RECORDS SUPPLIED:

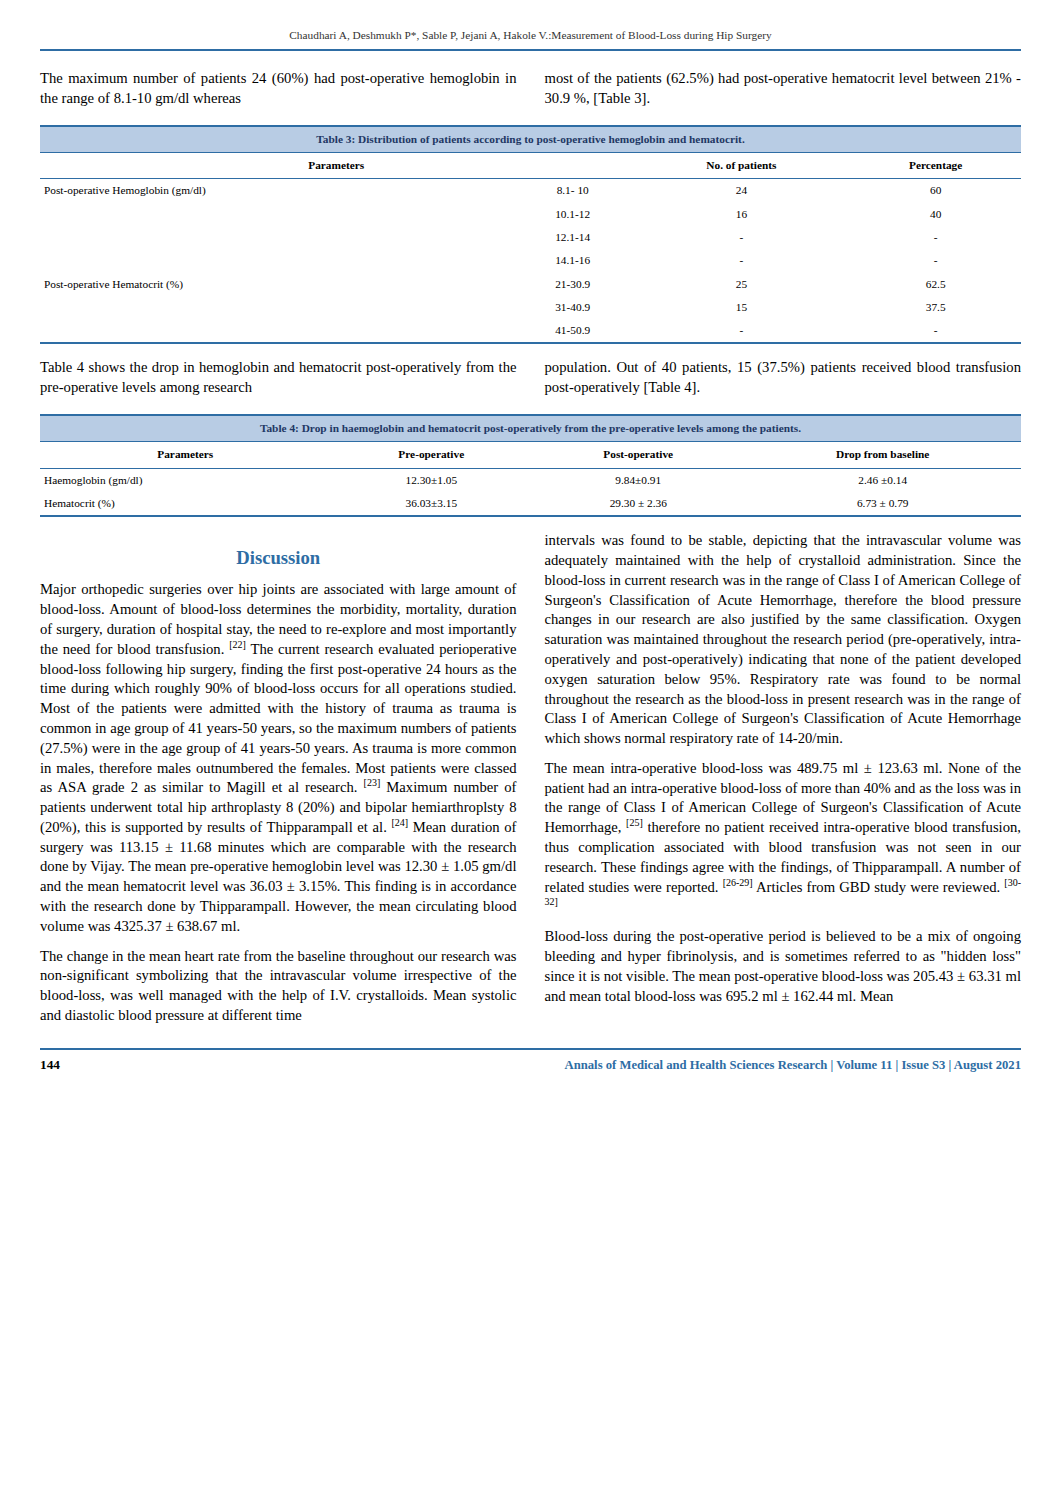Chaudhari A, Deshmukh P*, Sable P, Jejani A, Hakole V.:Measurement of Blood-Loss during Hip Surgery
The maximum number of patients 24 (60%) had post-operative hemoglobin in the range of 8.1-10 gm/dl whereas
most of the patients (62.5%) had post-operative hematocrit level between 21% - 30.9 %, [Table 3].
Table 3: Distribution of patients according to post-operative hemoglobin and hematocrit.
| Parameters | No. of patients | Percentage |
| --- | --- | --- |
| Post-operative Hemoglobin (gm/dl) | 8.1- 10 | 24 | 60 |
| | 10.1-12 | 16 | 40 |
| | 12.1-14 | - | - |
| | 14.1-16 | - | - |
| Post-operative Hematocrit (%) | 21-30.9 | 25 | 62.5 |
| | 31-40.9 | 15 | 37.5 |
| | 41-50.9 | - | - |
Table 4 shows the drop in hemoglobin and hematocrit post-operatively from the pre-operative levels among research
population. Out of 40 patients, 15 (37.5%) patients received blood transfusion post-operatively [Table 4].
Table 4: Drop in haemoglobin and hematocrit post-operatively from the pre-operative levels among the patients.
| Parameters | Pre-operative | Post-operative | Drop from baseline |
| --- | --- | --- | --- |
| Haemoglobin (gm/dl) | 12.30±1.05 | 9.84±0.91 | 2.46 ±0.14 |
| Hematocrit (%) | 36.03±3.15 | 29.30 ± 2.36 | 6.73 ± 0.79 |
Discussion
Major orthopedic surgeries over hip joints are associated with large amount of blood-loss. Amount of blood-loss determines the morbidity, mortality, duration of surgery, duration of hospital stay, the need to re-explore and most importantly the need for blood transfusion. [22] The current research evaluated perioperative blood-loss following hip surgery, finding the first post-operative 24 hours as the time during which roughly 90% of blood-loss occurs for all operations studied. Most of the patients were admitted with the history of trauma as trauma is common in age group of 41 years-50 years, so the maximum numbers of patients (27.5%) were in the age group of 41 years-50 years. As trauma is more common in males, therefore males outnumbered the females. Most patients were classed as ASA grade 2 as similar to Magill et al research. [23] Maximum number of patients underwent total hip arthroplasty 8 (20%) and bipolar hemiarthroplsty 8 (20%), this is supported by results of Thipparampall et al. [24] Mean duration of surgery was 113.15 ± 11.68 minutes which are comparable with the research done by Vijay. The mean pre-operative hemoglobin level was 12.30 ± 1.05 gm/dl and the mean hematocrit level was 36.03 ± 3.15%. This finding is in accordance with the research done by Thipparampall. However, the mean circulating blood volume was 4325.37 ± 638.67 ml.
The change in the mean heart rate from the baseline throughout our research was non-significant symbolizing that the intravascular volume irrespective of the blood-loss, was well managed with the help of I.V. crystalloids. Mean systolic and diastolic blood pressure at different time
intervals was found to be stable, depicting that the intravascular volume was adequately maintained with the help of crystalloid administration. Since the blood-loss in current research was in the range of Class I of American College of Surgeon's Classification of Acute Hemorrhage, therefore the blood pressure changes in our research are also justified by the same classification. Oxygen saturation was maintained throughout the research period (pre-operatively, intra-operatively and post-operatively) indicating that none of the patient developed oxygen saturation below 95%. Respiratory rate was found to be normal throughout the research as the blood-loss in present research was in the range of Class I of American College of Surgeon's Classification of Acute Hemorrhage which shows normal respiratory rate of 14-20/min.
The mean intra-operative blood-loss was 489.75 ml ± 123.63 ml. None of the patient had an intra-operative blood-loss of more than 40% and as the loss was in the range of Class I of American College of Surgeon's Classification of Acute Hemorrhage, [25] therefore no patient received intra-operative blood transfusion, thus complication associated with blood transfusion was not seen in our research. These findings agree with the findings, of Thipparampall. A number of related studies were reported. [26-29] Articles from GBD study were reviewed. [30-32]
Blood-loss during the post-operative period is believed to be a mix of ongoing bleeding and hyper fibrinolysis, and is sometimes referred to as "hidden loss" since it is not visible. The mean post-operative blood-loss was 205.43 ± 63.31 ml and mean total blood-loss was 695.2 ml ± 162.44 ml. Mean
144 Annals of Medical and Health Sciences Research | Volume 11 | Issue S3 | August 2021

WHAT YOU NEED TO DO: Based on the entries above, please state how many lines include "among", leaving out everything else.

SOLUTION TO THIS TASK: 2